Exercise: Quote every line of the listing below word for word, from start to finish.

Stored entries:
** Begin **
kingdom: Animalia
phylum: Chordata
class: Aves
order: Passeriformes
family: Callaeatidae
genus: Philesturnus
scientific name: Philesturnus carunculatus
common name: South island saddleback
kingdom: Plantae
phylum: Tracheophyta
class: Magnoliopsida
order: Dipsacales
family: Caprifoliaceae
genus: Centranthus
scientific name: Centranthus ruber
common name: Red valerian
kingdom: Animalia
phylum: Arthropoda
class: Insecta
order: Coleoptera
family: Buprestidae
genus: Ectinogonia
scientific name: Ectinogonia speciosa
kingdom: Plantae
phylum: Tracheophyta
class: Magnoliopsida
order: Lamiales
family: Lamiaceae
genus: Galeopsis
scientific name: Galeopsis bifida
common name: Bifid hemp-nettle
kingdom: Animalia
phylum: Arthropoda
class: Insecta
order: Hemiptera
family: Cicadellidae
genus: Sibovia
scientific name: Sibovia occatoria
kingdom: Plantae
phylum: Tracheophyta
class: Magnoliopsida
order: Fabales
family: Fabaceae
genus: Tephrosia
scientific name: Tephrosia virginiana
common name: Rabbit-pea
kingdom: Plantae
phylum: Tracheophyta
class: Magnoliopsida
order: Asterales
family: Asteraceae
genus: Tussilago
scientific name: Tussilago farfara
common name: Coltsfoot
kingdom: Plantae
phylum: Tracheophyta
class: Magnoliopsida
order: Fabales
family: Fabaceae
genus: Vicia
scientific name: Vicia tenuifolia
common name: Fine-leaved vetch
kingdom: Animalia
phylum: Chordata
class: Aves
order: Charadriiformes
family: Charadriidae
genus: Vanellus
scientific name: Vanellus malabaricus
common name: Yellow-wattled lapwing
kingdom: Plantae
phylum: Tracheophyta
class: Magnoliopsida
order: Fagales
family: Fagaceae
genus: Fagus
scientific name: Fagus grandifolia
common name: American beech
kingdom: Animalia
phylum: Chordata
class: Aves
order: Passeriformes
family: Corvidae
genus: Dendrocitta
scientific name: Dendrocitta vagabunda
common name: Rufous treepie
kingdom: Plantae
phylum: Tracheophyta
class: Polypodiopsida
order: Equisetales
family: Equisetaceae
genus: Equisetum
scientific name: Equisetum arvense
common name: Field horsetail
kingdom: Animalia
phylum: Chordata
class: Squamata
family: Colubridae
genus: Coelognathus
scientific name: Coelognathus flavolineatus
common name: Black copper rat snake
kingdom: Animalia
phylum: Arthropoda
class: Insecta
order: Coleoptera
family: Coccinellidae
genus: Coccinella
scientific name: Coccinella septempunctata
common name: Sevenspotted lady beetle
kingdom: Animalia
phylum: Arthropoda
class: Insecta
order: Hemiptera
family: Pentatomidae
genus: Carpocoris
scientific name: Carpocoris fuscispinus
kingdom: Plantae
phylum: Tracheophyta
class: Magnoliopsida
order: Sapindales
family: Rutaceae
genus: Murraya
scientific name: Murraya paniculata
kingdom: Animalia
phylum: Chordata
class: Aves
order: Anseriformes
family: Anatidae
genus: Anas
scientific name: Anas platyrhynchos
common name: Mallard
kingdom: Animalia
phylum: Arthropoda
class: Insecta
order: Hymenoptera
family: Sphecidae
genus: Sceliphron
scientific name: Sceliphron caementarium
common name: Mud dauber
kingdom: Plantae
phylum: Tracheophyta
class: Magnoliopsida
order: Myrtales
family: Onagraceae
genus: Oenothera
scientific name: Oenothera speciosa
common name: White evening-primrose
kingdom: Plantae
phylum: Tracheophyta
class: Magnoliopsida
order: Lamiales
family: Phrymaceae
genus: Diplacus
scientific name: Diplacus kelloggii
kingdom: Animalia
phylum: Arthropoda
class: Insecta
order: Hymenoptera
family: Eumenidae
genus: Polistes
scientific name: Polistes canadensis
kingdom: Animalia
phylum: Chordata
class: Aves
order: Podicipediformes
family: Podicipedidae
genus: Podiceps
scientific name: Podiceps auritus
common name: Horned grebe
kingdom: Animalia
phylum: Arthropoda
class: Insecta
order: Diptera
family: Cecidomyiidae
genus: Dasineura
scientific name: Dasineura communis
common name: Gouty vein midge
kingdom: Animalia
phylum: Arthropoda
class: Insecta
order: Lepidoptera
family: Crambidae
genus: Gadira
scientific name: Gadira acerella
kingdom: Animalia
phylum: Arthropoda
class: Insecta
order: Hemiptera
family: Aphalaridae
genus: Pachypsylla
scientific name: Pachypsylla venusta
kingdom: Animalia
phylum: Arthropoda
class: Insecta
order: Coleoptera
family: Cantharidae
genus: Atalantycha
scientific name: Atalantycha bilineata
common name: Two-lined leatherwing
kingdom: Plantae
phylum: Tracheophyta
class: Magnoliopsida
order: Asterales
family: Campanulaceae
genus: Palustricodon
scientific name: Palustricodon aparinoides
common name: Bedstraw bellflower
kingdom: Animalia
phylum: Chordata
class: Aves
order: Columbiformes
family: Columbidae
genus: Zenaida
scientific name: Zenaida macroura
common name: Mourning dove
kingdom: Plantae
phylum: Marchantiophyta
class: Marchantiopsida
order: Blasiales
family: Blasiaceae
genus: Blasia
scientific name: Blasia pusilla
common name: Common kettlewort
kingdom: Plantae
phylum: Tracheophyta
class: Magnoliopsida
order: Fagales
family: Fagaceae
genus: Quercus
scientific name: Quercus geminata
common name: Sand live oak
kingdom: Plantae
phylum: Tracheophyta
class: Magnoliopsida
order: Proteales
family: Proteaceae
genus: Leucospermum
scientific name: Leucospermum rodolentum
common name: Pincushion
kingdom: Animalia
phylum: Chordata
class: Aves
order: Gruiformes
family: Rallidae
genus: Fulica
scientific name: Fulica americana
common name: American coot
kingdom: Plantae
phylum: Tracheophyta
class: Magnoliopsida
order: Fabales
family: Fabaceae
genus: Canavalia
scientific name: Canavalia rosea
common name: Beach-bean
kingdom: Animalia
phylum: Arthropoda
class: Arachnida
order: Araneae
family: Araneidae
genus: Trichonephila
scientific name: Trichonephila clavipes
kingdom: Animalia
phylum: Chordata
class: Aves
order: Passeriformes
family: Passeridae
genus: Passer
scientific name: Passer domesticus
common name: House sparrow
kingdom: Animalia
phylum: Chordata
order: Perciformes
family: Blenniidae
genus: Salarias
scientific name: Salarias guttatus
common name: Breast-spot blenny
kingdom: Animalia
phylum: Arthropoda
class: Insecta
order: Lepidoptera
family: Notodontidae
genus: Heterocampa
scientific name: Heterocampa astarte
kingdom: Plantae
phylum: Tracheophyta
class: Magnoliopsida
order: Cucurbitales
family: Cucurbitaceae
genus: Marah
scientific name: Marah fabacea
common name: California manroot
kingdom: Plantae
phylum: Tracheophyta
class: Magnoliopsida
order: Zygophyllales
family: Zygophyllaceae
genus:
** End **
Result of the exercise:
kingdom: Animalia
phylum: Chordata
class: Aves
order: Passeriformes
family: Callaeatidae
genus: Philesturnus
scientific name: Philesturnus carunculatus
common name: South island saddleback
kingdom: Plantae
phylum: Tracheophyta
class: Magnoliopsida
order: Dipsacales
family: Caprifoliaceae
genus: Centranthus
scientific name: Centranthus ruber
common name: Red valerian
kingdom: Animalia
phylum: Arthropoda
class: Insecta
order: Coleoptera
family: Buprestidae
genus: Ectinogonia
scientific name: Ectinogonia speciosa
kingdom: Plantae
phylum: Tracheophyta
class: Magnoliopsida
order: Lamiales
family: Lamiaceae
genus: Galeopsis
scientific name: Galeopsis bifida
common name: Bifid hemp-nettle
kingdom: Animalia
phylum: Arthropoda
class: Insecta
order: Hemiptera
family: Cicadellidae
genus: Sibovia
scientific name: Sibovia occatoria
kingdom: Plantae
phylum: Tracheophyta
class: Magnoliopsida
order: Fabales
family: Fabaceae
genus: Tephrosia
scientific name: Tephrosia virginiana
common name: Rabbit-pea
kingdom: Plantae
phylum: Tracheophyta
class: Magnoliopsida
order: Asterales
family: Asteraceae
genus: Tussilago
scientific name: Tussilago farfara
common name: Coltsfoot
kingdom: Plantae
phylum: Tracheophyta
class: Magnoliopsida
order: Fabales
family: Fabaceae
genus: Vicia
scientific name: Vicia tenuifolia
common name: Fine-leaved vetch
kingdom: Animalia
phylum: Chordata
class: Aves
order: Charadriiformes
family: Charadriidae
genus: Vanellus
scientific name: Vanellus malabaricus
common name: Yellow-wattled lapwing
kingdom: Plantae
phylum: Tracheophyta
class: Magnoliopsida
order: Fagales
family: Fagaceae
genus: Fagus
scientific name: Fagus grandifolia
common name: American beech
kingdom: Animalia
phylum: Chordata
class: Aves
order: Passeriformes
family: Corvidae
genus: Dendrocitta
scientific name: Dendrocitta vagabunda
common name: Rufous treepie
kingdom: Plantae
phylum: Tracheophyta
class: Polypodiopsida
order: Equisetales
family: Equisetaceae
genus: Equisetum
scientific name: Equisetum arvense
common name: Field horsetail
kingdom: Animalia
phylum: Chordata
class: Squamata
family: Colubridae
genus: Coelognathus
scientific name: Coelognathus flavolineatus
common name: Black copper rat snake
kingdom: Animalia
phylum: Arthropoda
class: Insecta
order: Coleoptera
family: Coccinellidae
genus: Coccinella
scientific name: Coccinella septempunctata
common name: Sevenspotted lady beetle
kingdom: Animalia
phylum: Arthropoda
class: Insecta
order: Hemiptera
family: Pentatomidae
genus: Carpocoris
scientific name: Carpocoris fuscispinus
kingdom: Plantae
phylum: Tracheophyta
class: Magnoliopsida
order: Sapindales
family: Rutaceae
genus: Murraya
scientific name: Murraya paniculata
kingdom: Animalia
phylum: Chordata
class: Aves
order: Anseriformes
family: Anatidae
genus: Anas
scientific name: Anas platyrhynchos
common name: Mallard
kingdom: Animalia
phylum: Arthropoda
class: Insecta
order: Hymenoptera
family: Sphecidae
genus: Sceliphron
scientific name: Sceliphron caementarium
common name: Mud dauber
kingdom: Plantae
phylum: Tracheophyta
class: Magnoliopsida
order: Myrtales
family: Onagraceae
genus: Oenothera
scientific name: Oenothera speciosa
common name: White evening-primrose
kingdom: Plantae
phylum: Tracheophyta
class: Magnoliopsida
order: Lamiales
family: Phrymaceae
genus: Diplacus
scientific name: Diplacus kelloggii
kingdom: Animalia
phylum: Arthropoda
class: Insecta
order: Hymenoptera
family: Eumenidae
genus: Polistes
scientific name: Polistes canadensis
kingdom: Animalia
phylum: Chordata
class: Aves
order: Podicipediformes
family: Podicipedidae
genus: Podiceps
scientific name: Podiceps auritus
common name: Horned grebe
kingdom: Animalia
phylum: Arthropoda
class: Insecta
order: Diptera
family: Cecidomyiidae
genus: Dasineura
scientific name: Dasineura communis
common name: Gouty vein midge
kingdom: Animalia
phylum: Arthropoda
class: Insecta
order: Lepidoptera
family: Crambidae
genus: Gadira
scientific name: Gadira acerella
kingdom: Animalia
phylum: Arthropoda
class: Insecta
order: Hemiptera
family: Aphalaridae
genus: Pachypsylla
scientific name: Pachypsylla venusta
kingdom: Animalia
phylum: Arthropoda
class: Insecta
order: Coleoptera
family: Cantharidae
genus: Atalantycha
scientific name: Atalantycha bilineata
common name: Two-lined leatherwing
kingdom: Plantae
phylum: Tracheophyta
class: Magnoliopsida
order: Asterales
family: Campanulaceae
genus: Palustricodon
scientific name: Palustricodon aparinoides
common name: Bedstraw bellflower
kingdom: Animalia
phylum: Chordata
class: Aves
order: Columbiformes
family: Columbidae
genus: Zenaida
scientific name: Zenaida macroura
common name: Mourning dove
kingdom: Plantae
phylum: Marchantiophyta
class: Marchantiopsida
order: Blasiales
family: Blasiaceae
genus: Blasia
scientific name: Blasia pusilla
common name: Common kettlewort
kingdom: Plantae
phylum: Tracheophyta
class: Magnoliopsida
order: Fagales
family: Fagaceae
genus: Quercus
scientific name: Quercus geminata
common name: Sand live oak
kingdom: Plantae
phylum: Tracheophyta
class: Magnoliopsida
order: Proteales
family: Proteaceae
genus: Leucospermum
scientific name: Leucospermum rodolentum
common name: Pincushion
kingdom: Animalia
phylum: Chordata
class: Aves
order: Gruiformes
family: Rallidae
genus: Fulica
scientific name: Fulica americana
common name: American coot
kingdom: Plantae
phylum: Tracheophyta
class: Magnoliopsida
order: Fabales
family: Fabaceae
genus: Canavalia
scientific name: Canavalia rosea
common name: Beach-bean
kingdom: Animalia
phylum: Arthropoda
class: Arachnida
order: Araneae
family: Araneidae
genus: Trichonephila
scientific name: Trichonephila clavipes
kingdom: Animalia
phylum: Chordata
class: Aves
order: Passeriformes
family: Passeridae
genus: Passer
scientific name: Passer domesticus
common name: House sparrow
kingdom: Animalia
phylum: Chordata
order: Perciformes
family: Blenniidae
genus: Salarias
scientific name: Salarias guttatus
common name: Breast-spot blenny
kingdom: Animalia
phylum: Arthropoda
class: Insecta
order: Lepidoptera
family: Notodontidae
genus: Heterocampa
scientific name: Heterocampa astarte
kingdom: Plantae
phylum: Tracheophyta
class: Magnoliopsida
order: Cucurbitales
family: Cucurbitaceae
genus: Marah
scientific name: Marah fabacea
common name: California manroot
kingdom: Plantae
phylum: Tracheophyta
class: Magnoliopsida
order: Zygophyllales
family: Zygophyllaceae
genus:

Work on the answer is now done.